A man dons his tallis ahead of tefillos on Yom Kippur at Dizengoff Square. (Tomer Neuberg/Flash90)

Recent polls conducted by Channel 12 and Kan News have revealed a significant level of support among Israelis for allowing gender-segregated tefillos in public areas. These findings come in the wake of a controversial incident during Yom Kippur in Tel Aviv, where clashes occurred over the use of temporary partitions to separate men and women during tefillos at Dizengoff Square.

According to Channel 12, 48% of Israelis support the idea of gender-segregated prayer in public spaces, with 42% opposing it. KAN’s results show 47% in favor and 34% against such prayer.

The Tel Aviv Municipality had previously banned the use of such partitions in public areas, a decision upheld by the High Court in the lead-up to Yom Kippur.

Additionally, the polls delved into the political landscape and examined potential election outcomes. KAN’s poll suggested that Benny Gantz’s National Unity Party would lead with the largest number of mandates, while Channel 12’s findings indicated that Prime Minister Binyamin Netanyahu’s Likud would be in the lead.

According to KAN, National Unity would secure 30 seats, Likud would attain 27 seats, Yesh Atid would earn 18 seats, Shas would receive 10 seats, and the Religious Zionist party would garner nine seats.

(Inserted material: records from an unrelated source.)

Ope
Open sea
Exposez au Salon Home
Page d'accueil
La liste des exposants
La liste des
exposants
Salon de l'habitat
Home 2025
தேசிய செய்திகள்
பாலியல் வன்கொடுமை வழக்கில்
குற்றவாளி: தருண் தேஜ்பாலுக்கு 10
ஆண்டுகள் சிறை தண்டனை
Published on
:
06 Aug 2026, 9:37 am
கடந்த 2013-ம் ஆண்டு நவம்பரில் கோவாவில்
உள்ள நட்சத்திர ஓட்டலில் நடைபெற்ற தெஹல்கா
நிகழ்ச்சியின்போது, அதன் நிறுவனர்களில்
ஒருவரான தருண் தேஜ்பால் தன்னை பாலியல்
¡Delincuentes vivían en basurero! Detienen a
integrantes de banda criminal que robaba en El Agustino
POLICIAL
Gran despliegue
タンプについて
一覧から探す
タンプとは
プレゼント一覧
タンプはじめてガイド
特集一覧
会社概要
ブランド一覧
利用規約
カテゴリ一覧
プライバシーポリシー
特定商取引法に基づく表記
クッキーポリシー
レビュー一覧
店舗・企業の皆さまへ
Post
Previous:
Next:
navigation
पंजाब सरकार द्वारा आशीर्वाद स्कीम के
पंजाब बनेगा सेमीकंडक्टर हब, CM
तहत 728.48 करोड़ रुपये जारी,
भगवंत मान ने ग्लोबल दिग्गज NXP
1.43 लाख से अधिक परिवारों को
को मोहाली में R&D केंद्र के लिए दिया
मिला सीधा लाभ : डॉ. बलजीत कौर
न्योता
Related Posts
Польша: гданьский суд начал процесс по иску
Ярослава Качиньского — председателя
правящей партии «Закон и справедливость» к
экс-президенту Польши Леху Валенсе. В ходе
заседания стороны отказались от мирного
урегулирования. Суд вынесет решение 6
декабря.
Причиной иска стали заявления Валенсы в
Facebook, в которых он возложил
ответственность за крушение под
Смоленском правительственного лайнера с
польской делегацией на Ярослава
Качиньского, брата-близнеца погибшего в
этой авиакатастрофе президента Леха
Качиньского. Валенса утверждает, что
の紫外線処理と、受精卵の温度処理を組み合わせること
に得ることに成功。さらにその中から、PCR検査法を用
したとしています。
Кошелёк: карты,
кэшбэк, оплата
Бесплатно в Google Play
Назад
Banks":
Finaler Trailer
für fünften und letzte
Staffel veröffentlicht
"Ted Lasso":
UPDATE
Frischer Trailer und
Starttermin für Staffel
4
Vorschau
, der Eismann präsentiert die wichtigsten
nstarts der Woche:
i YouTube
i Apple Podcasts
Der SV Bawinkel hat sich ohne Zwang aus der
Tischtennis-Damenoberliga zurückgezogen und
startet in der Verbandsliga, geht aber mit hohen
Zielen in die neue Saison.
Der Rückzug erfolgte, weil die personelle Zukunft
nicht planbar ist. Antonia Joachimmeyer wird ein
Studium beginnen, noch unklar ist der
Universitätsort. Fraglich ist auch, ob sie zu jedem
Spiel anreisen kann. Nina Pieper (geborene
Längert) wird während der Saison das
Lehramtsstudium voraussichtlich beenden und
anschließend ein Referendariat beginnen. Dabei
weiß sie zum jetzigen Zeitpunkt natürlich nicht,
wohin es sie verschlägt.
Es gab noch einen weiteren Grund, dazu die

United Torah Judaism would claim seven seats, while Yisrael Beytenu, Ra’am, and Hadash-Ta’al would each secure five seats, with Meretz earning four seats. These numbers would leave the opposition with 62 seats and the coalition with 53 seats, considering that Hadash-Ta’al does not typically join coalitions.

Channel 12’s poll presented slightly different results, with Likud securing 28 seats, National Unity obtaining 27 seats, Yesh Atid earning 18 seats, Shas receiving 10 seats, and the Religious Zionist party gaining nine seats. United Torah Judaism would secure seven seats, while Yisrael Beytenu would earn six seats, and Ra’am, Hadash-Ta’al, and Meretz would each get five seats. This configuration would leave the opposition with 61 seats and the coalition with 54 seats, as Hadash-Ta’al generally does not join coalitions.

When respondents were asked about their preference for prime minister, KAN’s poll showed an even split, with 39% favoring Netanyahu and 39% favoring Gantz. In response to a similar question in N12’s poll, 37% said Netanyahu would be the better choice, while 35% favored Gantz. When presented with Yair Lapid as an option alongside Netanyahu, 39% said they preferred Netanyahu, while 29% favored Lapid.

Regarding the potential participation of Lapid and Gantz in a government with Netanyahu, should Itamar Ben-Gvir and Bezalel Smotrich leave due to the conditions of a future normalization deal with Saudi Arabia, 47% said they should not join the government, while 36% were in favor.

Channel 12 also inquired about the public’s perception of Netanyahu’s recent visit to the U.S., finding that 22% believed the visit went very well, 27% thought it went decently, 18% thought it went fairly badly, and 17% thought it went very badly.